Last time

How do we put soft-margin SVM into the empirical risk minimization framework?

Use hinge loss—is equivalent to convex problem.

$\mathrm{min}_{w,b} \{ \sum_n \ell^{\mathrm{hinge}}(y_n, h(x_n)) + \dfrac{\lambda}{2}||w||^2_2\}$

How do we kernelize SVM?

SVM primal problem: $\min_{w,b,\xi} \dfrac{1}{2}||w||^2_2 | + C\sum \xi_n$

Note the dual problem: swap the max and min.

$d^* \leq p^*$

The dual formation yields a kernalizable SVM

We can interpret the solution as the following:

Points that are on the margin, within the margin, and incorrect points all are the support vectors.
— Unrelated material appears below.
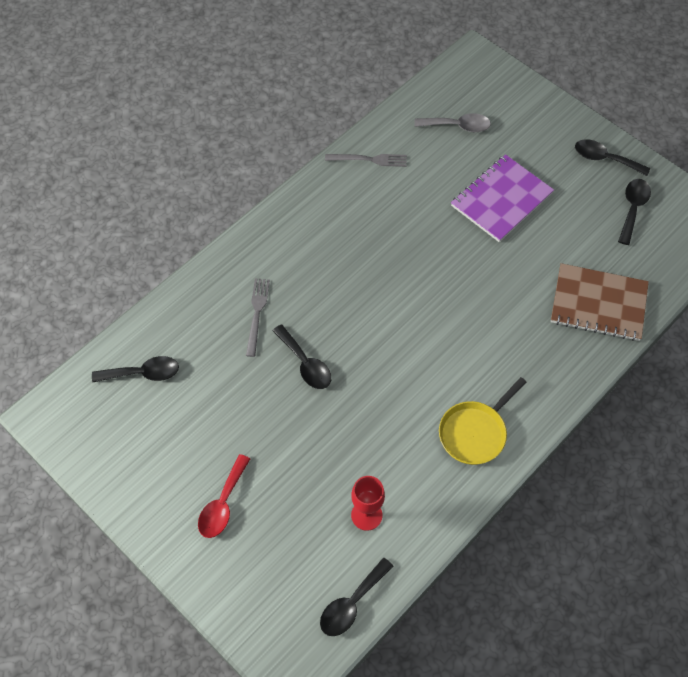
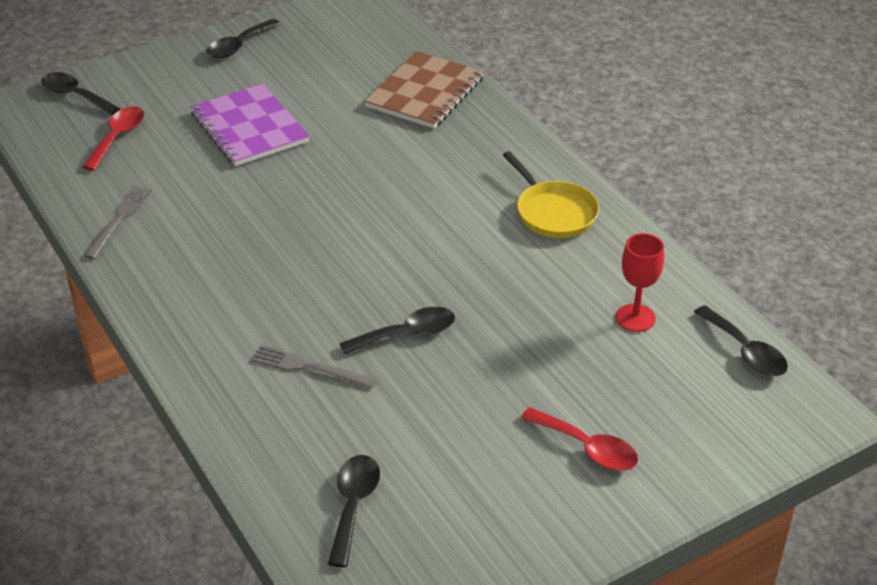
camera: 75 degrees left, 20 degrees down
grey spoon [415,113,491,132] -> red spoon [83,106,144,171]
black spoon [618,179,651,245] -> black spoon moved to [41,72,120,116]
Summary: Primal and Dual for SVM

Dual: $\mathrm{max}_\alpha \sum_n \alpha_n - \dfrac{1}{2}y_my_n\alpha_m\alpha_n \phi(x_m)^T\phi(x_n)$

$w = \sum y_n\alpha_n \phi(x_n)$

$b = y_n - w^T\phi(x_n)$

Prediction: $h(x) = \mathrm{sgn}(\sum y_n\alpha_n k(x_n,x) + b)$

Ensemble Learning

Consider a set of predictors, combine them into a more accurate predictor.

Could do with majority vote or weighted majority vote.